Hypoxia inducible factor-1α-mediated gene activation in the regulation of renal medullary function and salt sensitivity of blood pressure.

Many enzymes that produce natriuretic factors such as nitric oxide synthase (NOS), hemeoxygenase-1 (HO-1) and cyclooxygenase-2 (COX-2) are highly expressed in the renal medulla. These enzymes in the renal medulla are up-regulated in response to high salt intake. Inhibition of these enzymes within the renal medulla reduces sodium excretion and increases salt sensitivity of arterial blood pressure, indicating that these enzymes play important roles in kidney salt handling and renal adaptation to high salt challenge. However, it remains a question what mechanisms mediate the activation of these enzymes in response to high salt challenge in the renal medulla. Interestingly, these enzymes are oxygen sensitive genes and regulated by transcription factor hypoxia-inducible factor (HIF)-1α. Our recent serial studies have demonstrated that: 1) High salt intake stimulates HIF-1α-mediated gene expression, such as NOS, HO-1 and COX-2, in the renal medulla, which may augment the production of different antihypertensive factors in the renal medulla, mediating renal adaptation to high salt intake and regulating salt sensitivity of arterial blood pressure. 2) HIF prolyl-hydroxylase 2 (PHD2), an enzyme that promotes the degradation of HIF-1α, is highly expressed in renal medulla. High salt intake suppresses the expression of PHD2 in the renal medulla, which increases HIF-1α-mediated gene expressions in the renal medulla, thereby participates in the control of salt sensitivity of blood pressure. 3) The high salt-induced inhibition in PHD2 and the consequent activation of HIF-1α in the renal medulla is not observed in Dahl salt sensitive hypertensive (Dahl/ss) rats.
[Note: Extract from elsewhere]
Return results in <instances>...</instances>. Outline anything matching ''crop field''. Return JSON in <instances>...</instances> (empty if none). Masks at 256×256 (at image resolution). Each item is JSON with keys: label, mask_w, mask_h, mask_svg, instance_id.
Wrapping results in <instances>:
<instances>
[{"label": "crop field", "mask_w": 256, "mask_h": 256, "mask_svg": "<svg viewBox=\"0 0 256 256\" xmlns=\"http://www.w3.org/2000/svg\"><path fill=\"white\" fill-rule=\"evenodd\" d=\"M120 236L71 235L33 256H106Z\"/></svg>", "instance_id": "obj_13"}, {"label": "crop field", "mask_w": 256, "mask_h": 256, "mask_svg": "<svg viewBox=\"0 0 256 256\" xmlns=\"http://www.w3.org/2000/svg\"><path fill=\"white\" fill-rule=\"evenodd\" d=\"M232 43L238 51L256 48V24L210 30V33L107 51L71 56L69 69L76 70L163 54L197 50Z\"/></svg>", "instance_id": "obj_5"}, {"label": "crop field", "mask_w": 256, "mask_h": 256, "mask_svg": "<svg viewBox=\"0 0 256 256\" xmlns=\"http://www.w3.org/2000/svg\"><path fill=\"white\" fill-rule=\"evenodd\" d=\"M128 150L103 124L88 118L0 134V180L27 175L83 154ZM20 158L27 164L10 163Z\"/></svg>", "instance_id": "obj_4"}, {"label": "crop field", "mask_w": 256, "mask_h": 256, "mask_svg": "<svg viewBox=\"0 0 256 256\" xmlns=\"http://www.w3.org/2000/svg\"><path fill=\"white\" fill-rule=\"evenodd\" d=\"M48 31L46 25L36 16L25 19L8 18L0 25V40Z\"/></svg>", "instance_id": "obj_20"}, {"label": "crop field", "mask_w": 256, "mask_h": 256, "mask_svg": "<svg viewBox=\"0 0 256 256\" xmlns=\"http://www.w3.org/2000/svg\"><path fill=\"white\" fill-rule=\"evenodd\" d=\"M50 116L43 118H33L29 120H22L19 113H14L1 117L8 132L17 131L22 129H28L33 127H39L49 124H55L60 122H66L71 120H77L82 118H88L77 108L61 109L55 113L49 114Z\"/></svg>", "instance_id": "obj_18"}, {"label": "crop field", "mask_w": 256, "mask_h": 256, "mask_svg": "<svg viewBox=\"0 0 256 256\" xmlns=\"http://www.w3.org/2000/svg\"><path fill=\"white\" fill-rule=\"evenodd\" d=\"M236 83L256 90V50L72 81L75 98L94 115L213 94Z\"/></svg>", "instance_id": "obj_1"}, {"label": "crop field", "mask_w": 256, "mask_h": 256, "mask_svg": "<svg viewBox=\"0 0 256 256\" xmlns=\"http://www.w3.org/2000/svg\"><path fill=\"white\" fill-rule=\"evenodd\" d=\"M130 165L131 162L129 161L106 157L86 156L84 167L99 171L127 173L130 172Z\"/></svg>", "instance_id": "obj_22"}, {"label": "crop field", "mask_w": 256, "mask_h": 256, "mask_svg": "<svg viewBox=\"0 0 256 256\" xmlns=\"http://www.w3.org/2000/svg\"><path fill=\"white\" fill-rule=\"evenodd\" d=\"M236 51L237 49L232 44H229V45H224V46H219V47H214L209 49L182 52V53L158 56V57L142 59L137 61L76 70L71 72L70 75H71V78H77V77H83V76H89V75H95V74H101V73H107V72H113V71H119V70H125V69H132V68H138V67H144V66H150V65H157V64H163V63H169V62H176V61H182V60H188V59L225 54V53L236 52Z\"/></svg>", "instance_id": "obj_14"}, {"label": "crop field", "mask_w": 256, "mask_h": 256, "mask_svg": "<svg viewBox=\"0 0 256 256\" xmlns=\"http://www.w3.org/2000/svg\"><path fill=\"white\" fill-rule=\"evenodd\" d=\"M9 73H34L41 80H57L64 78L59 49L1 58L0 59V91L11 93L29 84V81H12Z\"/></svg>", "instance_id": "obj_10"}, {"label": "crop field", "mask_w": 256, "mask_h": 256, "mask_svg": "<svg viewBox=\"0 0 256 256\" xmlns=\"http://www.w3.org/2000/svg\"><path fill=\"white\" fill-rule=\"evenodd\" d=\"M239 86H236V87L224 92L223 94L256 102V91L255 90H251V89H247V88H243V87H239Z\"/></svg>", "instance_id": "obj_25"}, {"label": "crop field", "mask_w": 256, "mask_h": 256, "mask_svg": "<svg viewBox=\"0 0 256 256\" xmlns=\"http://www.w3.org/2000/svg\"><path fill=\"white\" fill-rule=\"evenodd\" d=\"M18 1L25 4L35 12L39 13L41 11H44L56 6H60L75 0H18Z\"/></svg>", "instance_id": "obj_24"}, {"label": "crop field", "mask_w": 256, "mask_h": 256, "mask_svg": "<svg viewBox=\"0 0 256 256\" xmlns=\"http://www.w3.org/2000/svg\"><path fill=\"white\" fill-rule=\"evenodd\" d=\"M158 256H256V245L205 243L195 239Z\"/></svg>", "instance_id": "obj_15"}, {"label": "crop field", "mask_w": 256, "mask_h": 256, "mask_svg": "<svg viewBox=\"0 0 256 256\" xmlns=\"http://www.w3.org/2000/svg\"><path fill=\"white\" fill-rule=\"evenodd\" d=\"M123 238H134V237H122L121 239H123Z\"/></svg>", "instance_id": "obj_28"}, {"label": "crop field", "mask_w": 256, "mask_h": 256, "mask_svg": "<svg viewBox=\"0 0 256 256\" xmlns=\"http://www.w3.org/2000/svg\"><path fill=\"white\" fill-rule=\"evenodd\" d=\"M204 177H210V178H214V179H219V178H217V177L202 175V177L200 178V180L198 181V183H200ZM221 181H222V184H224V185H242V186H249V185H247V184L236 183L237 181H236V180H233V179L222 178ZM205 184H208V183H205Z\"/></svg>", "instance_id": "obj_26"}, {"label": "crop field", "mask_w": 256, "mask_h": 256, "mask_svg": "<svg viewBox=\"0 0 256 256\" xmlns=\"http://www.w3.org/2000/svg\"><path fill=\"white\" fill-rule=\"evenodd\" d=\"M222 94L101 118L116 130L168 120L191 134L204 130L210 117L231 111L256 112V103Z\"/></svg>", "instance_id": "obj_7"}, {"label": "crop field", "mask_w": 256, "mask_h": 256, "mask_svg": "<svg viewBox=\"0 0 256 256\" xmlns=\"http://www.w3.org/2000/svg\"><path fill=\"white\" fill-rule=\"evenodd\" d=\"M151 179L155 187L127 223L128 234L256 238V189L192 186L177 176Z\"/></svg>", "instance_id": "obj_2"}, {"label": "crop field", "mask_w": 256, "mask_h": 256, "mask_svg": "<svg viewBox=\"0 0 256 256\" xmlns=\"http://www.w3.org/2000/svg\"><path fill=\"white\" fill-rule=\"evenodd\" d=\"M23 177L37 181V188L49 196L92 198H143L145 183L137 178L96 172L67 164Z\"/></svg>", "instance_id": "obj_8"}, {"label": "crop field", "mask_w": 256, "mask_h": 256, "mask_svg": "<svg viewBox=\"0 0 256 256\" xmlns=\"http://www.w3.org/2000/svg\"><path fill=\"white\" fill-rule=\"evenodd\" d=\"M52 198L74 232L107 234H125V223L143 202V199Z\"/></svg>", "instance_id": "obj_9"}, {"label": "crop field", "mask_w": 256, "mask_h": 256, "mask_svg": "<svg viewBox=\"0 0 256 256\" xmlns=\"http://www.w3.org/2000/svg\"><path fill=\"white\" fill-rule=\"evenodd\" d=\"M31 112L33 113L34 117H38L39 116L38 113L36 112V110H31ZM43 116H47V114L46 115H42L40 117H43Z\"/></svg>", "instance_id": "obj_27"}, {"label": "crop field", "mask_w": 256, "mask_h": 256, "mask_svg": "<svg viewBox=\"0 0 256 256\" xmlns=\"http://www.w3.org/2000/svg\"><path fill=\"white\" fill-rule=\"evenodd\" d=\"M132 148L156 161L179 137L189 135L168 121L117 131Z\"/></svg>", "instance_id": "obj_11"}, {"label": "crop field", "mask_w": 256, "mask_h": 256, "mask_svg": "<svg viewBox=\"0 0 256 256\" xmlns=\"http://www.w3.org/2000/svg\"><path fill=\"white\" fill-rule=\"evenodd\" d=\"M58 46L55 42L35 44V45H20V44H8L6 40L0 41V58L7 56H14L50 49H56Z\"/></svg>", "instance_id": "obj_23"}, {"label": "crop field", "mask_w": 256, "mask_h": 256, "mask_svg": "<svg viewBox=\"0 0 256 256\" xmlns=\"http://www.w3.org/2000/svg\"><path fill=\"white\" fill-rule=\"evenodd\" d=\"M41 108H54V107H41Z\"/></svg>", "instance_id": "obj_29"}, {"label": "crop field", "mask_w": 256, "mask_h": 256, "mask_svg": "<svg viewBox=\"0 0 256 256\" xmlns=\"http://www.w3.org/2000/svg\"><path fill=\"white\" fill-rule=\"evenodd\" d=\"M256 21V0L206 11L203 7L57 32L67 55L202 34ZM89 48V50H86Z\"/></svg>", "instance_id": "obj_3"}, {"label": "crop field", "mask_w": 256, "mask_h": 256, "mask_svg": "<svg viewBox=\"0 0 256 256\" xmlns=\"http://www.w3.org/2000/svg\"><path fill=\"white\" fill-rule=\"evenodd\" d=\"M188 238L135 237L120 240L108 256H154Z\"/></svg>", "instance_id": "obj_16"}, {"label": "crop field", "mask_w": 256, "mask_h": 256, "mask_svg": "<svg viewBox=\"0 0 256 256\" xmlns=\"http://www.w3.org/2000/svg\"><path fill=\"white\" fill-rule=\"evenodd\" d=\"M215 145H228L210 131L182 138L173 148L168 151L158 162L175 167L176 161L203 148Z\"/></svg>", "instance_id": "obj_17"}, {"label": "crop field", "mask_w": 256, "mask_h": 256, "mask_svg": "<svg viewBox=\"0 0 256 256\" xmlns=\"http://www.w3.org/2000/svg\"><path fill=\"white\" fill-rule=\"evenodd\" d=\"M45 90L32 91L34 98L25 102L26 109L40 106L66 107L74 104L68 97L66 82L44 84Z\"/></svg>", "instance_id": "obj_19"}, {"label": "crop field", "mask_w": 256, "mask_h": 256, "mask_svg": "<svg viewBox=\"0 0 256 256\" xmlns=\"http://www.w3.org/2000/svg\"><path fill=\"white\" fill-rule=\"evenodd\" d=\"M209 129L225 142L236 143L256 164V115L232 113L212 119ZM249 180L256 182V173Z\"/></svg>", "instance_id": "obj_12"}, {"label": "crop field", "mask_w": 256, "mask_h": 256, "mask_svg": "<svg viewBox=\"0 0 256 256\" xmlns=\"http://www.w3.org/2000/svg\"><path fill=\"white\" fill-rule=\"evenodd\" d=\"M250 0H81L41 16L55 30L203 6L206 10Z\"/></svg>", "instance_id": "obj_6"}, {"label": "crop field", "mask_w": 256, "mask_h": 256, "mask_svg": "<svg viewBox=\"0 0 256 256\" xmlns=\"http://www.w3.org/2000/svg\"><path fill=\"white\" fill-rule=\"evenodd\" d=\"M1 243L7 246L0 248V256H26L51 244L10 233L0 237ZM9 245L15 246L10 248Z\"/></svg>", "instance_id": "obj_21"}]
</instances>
Correction of these defects in PHD2/HIF-1α-associated molecular adaptation in the renal medulla improves sodium excretion, reduces sodium retention and attenuates saltsensitive hypertension in Dahl/ss rats. In conclusion, PHD2 regulation of HIF-1α-mediated gene activation in the renal medulla is an important molecular adaptation to high salt intake; impaired PHD2 regulation of HIF-1α-mediated gene activation in the renal medulla may be responsible for the salt-sensitive hypertension in Dahl/ss rats; correction of these defects may be used to as therapeutic strategies for the treatment of salt-sensitive hypertension.